Submitted: Boston Globe, but not published

This administration besmirches everything it touches.
The general problem is that it is beset by group-think. We have seen the damage done by group-think in a number of domain: in the way in which intelligence about Iraq was used; in the failure to consider the appropriate number of troops needed to pacify Iraq, and in the decision to ignore the sensibilities of America's oldest allies.
We see a new instance of group-think in the administration's April ruling on American scientific representation to the World Health Organization (Globe Editorial, July 2). Only scientists who have been vetted for political correctness by the administration can serve on WHO committees and panels. Instead of allowing the WHO to choose the best scientists, the administration will put forward scientists who adhere to its political agendas on issues like AIDS prevention (mainly abstinence), women's reproductive health (no abortion under any circumstances), and pollution (nothing that will constrain the production of greenhouse gases).

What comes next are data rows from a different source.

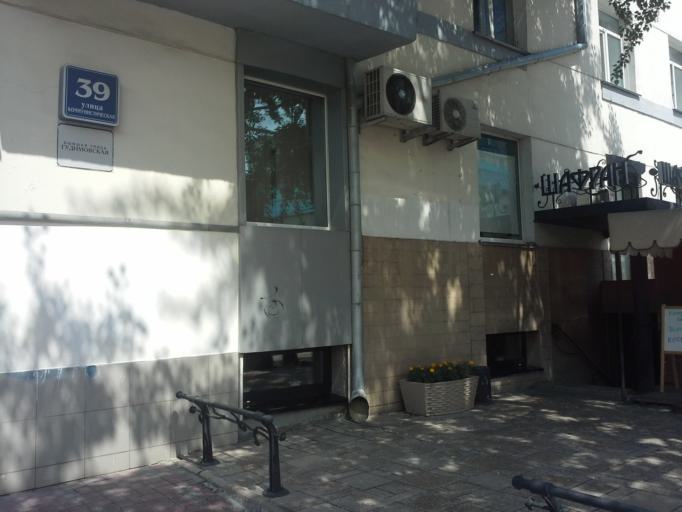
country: RU
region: Novosibirsk
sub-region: Novosibirskiy Rayon
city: Novosibirsk
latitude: 55.0237
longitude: 82.9227
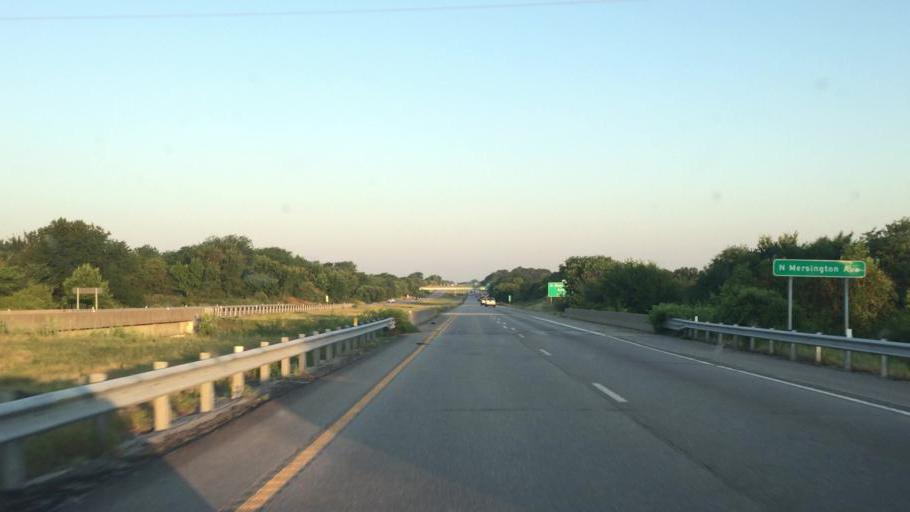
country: US
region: Missouri
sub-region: Clay County
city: Smithville
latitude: 39.3111
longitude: -94.5332
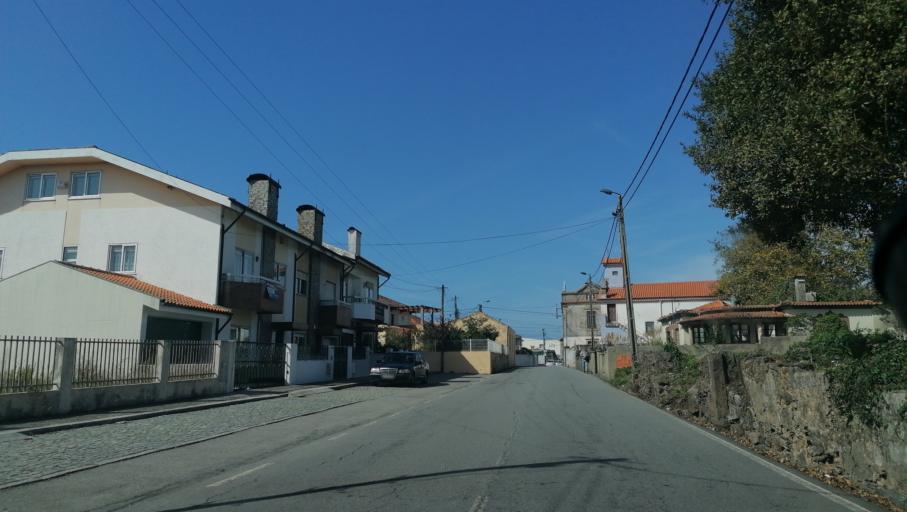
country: PT
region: Aveiro
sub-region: Espinho
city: Silvalde
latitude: 41.0032
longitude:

Here we see the administration trying to knobble the expert panels that decide on scientific policy by appointing members with an administration perspective to those panels. I see no problem in the administration pushing strongly for its values in its evidence to these panels (as long as the science is not distorted in the process). I see great benefit from the confrontation of conflicting value positions. I see major problems in appointing scientists with preconceived positions to the panels. World Health will suffer from the administration's passionate embrace of group-think.